Goldbarren in Controllern: Zöllner beweisen “goldenes Händchen”

Goldbarren mit einem Gesamtgewicht von etwas mehr als einem Kilogramm haben Zöllner am Flughafen Leipzig/Halle im Sommer sichergestellt.

Bereits am 25. Juli 2022 haben Zöllner bei der Kontrolle einer Luftfrachtsendung am Flughafen Leipzig/Halle Goldbarren mit einem Gesamtgewicht von rund einem Kilogramm sichergestellt. Das Paket war auf dem Weg von Brasilien und sollte über Deutschland nach Hongkong verschickt werden. Der Wert der Goldbarren beläuft sich dabei auf fast 60.000 EUR.

Laut Warenbeschreibung sollten sich unter anderem Controller in der Sendung befinden. Bei der anschließenden Kontrolle erkannten die Beamten jedoch Unregelmäßigkeiten auf dem Röntgenbild. Daraufhin wurde jedes einzelne Gerät geöffnet. Insgesamt konnten acht Goldbarren mit einem Einzelgewicht von jeweils 125 Gramm sichergestellt werden. Diese waren als Akkus getarnt und in schwarzes Klebeband eingewickelt in die Controller eingebaut worden. Aufgrund der Menge des Goldes sowie der Aufmachung der Sendung, insbesondere das Verstecken in den Controllern, lag der Verdacht der Geldwäsche vor.

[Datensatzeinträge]
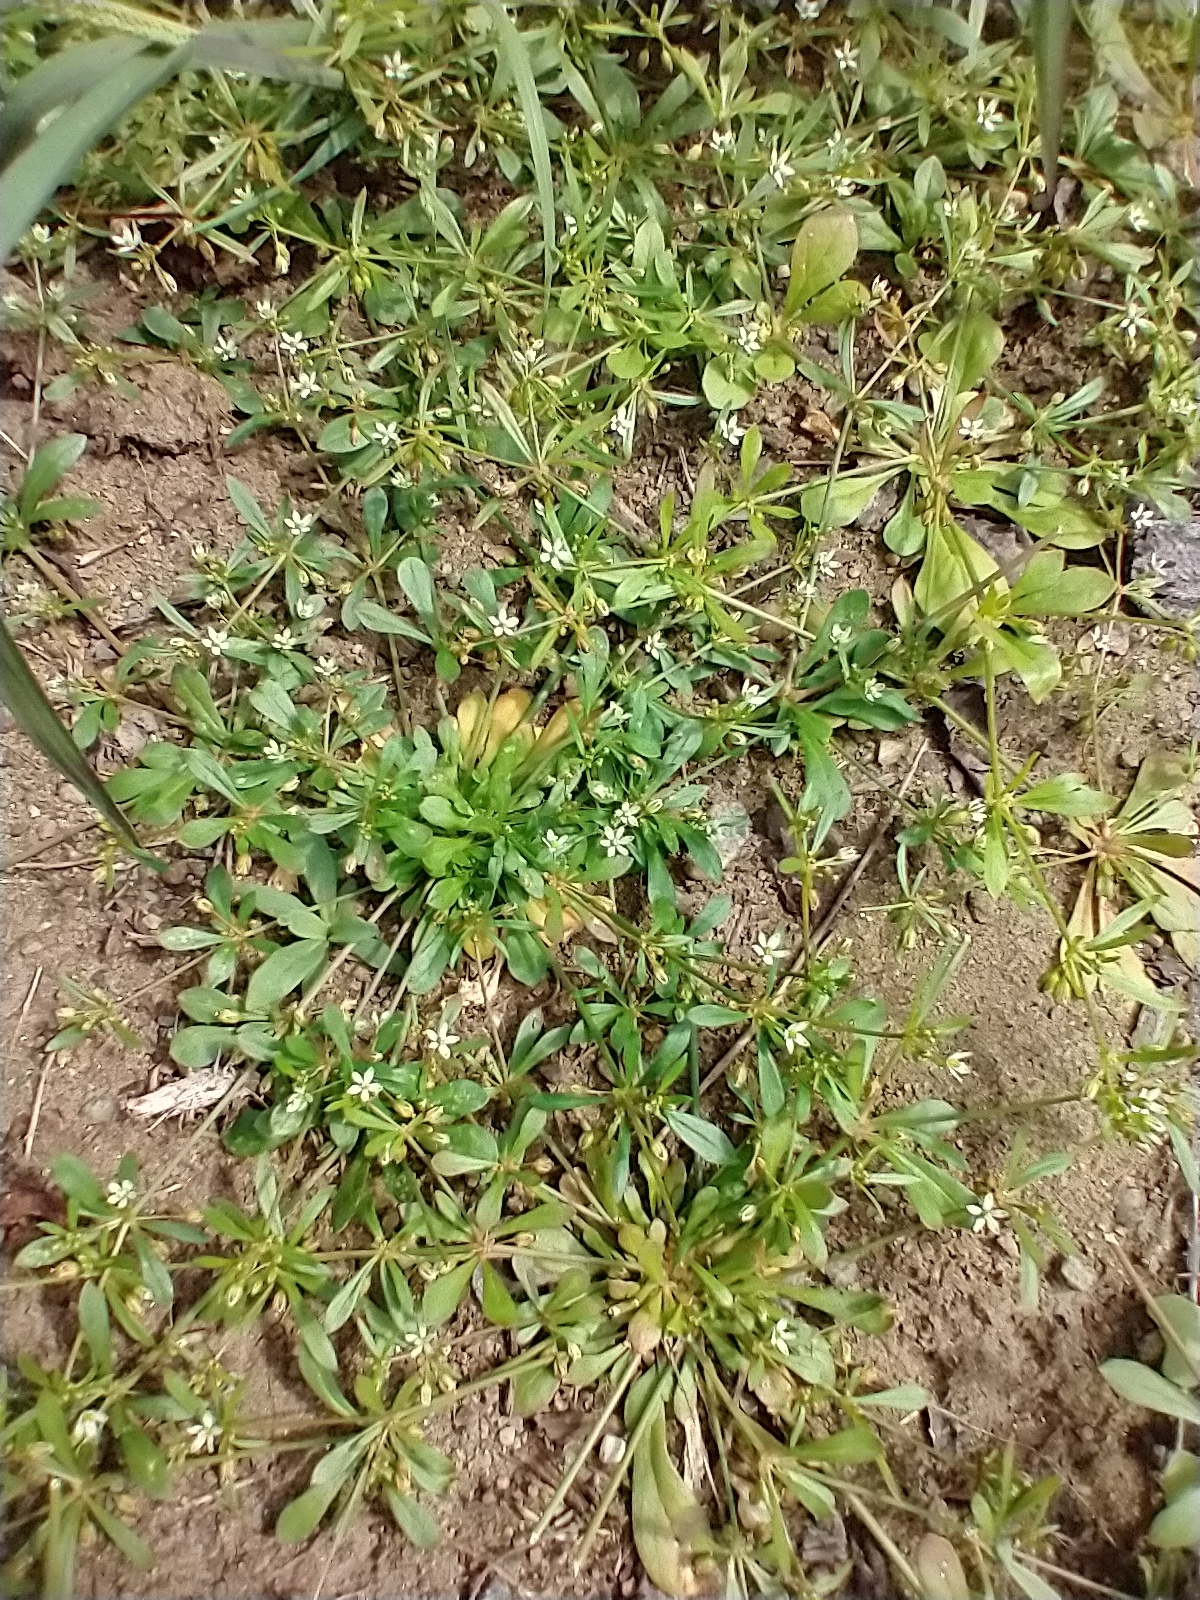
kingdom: Plantae
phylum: Tracheophyta
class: Magnoliopsida
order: Caryophyllales
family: Molluginaceae
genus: Mollugo
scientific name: Mollugo verticillata
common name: Green carpetweed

* Zu bearbeitende Aufgaben
• A. Geben Sie den Text über die Goldbarren ab der Stelle mit „Laut Warenbeschreibung sollten“ wieder und enden Sie nach „der Geldwäsche vor.“. Tauschen Sie dabei „Beamten“ gegen „Zöllner“ aus.
• B. Beantworten Sie anhand des Textes über die Goldbarren diese Fragen:
(i) Wohin sollte das Paket über Deutschland verschickt werden?
(ii) Wie viel wog jeder einzelne Goldbarren?
(iii) Worin waren die Goldbarren eingewickelt?
• C. Setzen Sie den Text über die Goldbarren nach seinem letzten Satz bitte fort.
Die Zeilen stehen in keinem Zusammenhang mit dem Text über die Goldbarren.

* Lösungen
• A.
Laut Warenbeschreibung sollten sich unter anderem Controller in der Sendung befinden. Bei der anschließenden Kontrolle erkannten die Zöllner jedoch Unregelmäßigkeiten auf dem Röntgenbild. Daraufhin wurde jedes einzelne Gerät geöffnet. Insgesamt konnten acht Goldbarren mit einem Einzelgewicht von jeweils 125 Gramm sichergestellt werden. Diese waren als Akkus getarnt und in schwarzes Klebeband eingewickelt in die Controller eingebaut worden. Aufgrund der Menge des Goldes sowie der Aufmachung der Sendung, insbesondere das Verstecken in den Controllern, lag der Verdacht der Geldwäsche vor.

• B.
(i) Nach Hongkong.
(ii) 125 Gramm.
(iii) In schwarzes Klebeband.

• C.
Gegen die Beteiligten wurde am 20. Oktober 2022 ein Geldwäscheverfahren gem. § 261 StGB durch die Staatsanwaltschaft Leipzig eingeleitet. Die weiteren Ermittlungen führen die Staatsanwaltschaft Leipzig und die Gemeinsame Finanzermittlungsgruppe Sachsen, welche ein Verbund des Zollfahndungsamt Dresden und dem Landeskriminalamt Sachsen darstellt.